# Yamaha YT624 Engine says 10W30, Manual says 5W30



## ShedLife (Jan 7, 2020)

Everything I've read on my Yamaha 624 says to use 5W30 oil but the engine sticker says to use 10W30. Anyone else notice this on thier machine? The owners manual and shop manual also indicate 5W30.

I'm using 5W30 but thought this was a little odd.

It never gets super crazy cold where I live, and I do run my blower a few times throughout the summer instead of messing around with storage procedures so maybe I should be running 10W30 anyhow.
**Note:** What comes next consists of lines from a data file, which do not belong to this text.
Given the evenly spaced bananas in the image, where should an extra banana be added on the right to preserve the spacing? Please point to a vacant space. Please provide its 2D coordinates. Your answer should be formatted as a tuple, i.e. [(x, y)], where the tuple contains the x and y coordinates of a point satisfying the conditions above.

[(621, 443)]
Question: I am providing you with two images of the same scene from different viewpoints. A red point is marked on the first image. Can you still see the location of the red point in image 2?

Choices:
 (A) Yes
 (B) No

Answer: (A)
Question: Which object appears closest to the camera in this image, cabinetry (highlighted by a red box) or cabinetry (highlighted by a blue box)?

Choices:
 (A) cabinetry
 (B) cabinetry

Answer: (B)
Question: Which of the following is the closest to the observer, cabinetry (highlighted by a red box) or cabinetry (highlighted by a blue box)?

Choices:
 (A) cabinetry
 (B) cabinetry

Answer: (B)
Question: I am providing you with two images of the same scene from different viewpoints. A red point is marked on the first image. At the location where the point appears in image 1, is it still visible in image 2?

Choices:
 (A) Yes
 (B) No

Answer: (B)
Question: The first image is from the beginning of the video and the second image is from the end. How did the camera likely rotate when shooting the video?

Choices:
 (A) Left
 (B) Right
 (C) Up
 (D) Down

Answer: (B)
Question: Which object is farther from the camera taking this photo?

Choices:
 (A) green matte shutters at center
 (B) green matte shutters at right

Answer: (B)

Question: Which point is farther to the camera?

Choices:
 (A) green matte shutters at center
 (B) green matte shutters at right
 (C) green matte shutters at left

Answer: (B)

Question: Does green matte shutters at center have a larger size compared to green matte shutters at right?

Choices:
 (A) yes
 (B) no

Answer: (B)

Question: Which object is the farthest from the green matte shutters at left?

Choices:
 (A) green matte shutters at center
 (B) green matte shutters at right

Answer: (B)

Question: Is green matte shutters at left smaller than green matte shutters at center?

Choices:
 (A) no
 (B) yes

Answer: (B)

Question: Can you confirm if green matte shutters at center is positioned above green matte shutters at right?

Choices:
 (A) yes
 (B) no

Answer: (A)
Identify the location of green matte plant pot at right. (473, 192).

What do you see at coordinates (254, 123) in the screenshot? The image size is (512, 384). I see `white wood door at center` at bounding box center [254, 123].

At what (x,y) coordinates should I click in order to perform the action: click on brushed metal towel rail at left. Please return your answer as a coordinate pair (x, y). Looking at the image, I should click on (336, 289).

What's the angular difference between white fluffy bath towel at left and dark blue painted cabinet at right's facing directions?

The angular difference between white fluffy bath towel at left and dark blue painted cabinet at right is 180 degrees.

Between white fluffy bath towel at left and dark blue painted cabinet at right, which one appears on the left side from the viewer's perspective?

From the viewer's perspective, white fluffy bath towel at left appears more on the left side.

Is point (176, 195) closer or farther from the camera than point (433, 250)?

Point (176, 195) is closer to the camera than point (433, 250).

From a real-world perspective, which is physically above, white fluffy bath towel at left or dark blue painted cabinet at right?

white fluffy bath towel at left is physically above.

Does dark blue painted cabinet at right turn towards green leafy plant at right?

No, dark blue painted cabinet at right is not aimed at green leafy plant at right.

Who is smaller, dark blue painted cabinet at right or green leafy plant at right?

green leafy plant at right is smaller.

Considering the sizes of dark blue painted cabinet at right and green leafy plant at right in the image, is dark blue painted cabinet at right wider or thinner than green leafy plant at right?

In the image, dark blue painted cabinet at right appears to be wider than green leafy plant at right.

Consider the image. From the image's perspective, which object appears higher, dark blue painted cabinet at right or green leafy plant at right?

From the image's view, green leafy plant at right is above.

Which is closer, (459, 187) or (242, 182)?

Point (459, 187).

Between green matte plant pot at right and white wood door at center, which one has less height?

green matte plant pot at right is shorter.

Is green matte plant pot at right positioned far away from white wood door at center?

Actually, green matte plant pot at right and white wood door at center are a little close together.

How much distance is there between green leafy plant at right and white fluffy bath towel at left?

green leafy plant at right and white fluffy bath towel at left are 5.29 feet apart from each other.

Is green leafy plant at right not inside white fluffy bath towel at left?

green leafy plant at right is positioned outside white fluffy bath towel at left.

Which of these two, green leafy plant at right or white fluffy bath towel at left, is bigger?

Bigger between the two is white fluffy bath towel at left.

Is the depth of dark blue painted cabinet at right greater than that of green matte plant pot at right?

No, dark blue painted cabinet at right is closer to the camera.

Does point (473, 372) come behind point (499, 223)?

Sent from my VOG-L04 using Tapatalk


----------



## JLawrence08648 (Jan 15, 2017)

Use synthetic oil and it won't matter, you won't be able to tell the difference in the flow rate at the same temperature. Try it. Leave 5w & 10w out not overnight but several nights on the coldest nights then pour each out. You won't be able to tell the difference.


----------



## nwcove (Mar 2, 2015)

That engine is probably used on other “summer” ope like pressure washers, gensets etc which 10/30 would be appropriate for during summer months.


----------



## deezlfan (Nov 8, 2017)

The engine was probably emissions certified using 10w30 oil in a normal temperature operating range so the label specifies that. I would follow the manual.


----------



## RAOUL225 (Jan 24, 2020)

I always use 5W30 grade in my snowblowers because it offers better cold lubrification and easier starts.


----------



## Oneacer (Jan 3, 2011)

5W30 *Full Synthetic* here in all my equipment ... summer, winter, new and old ...


----------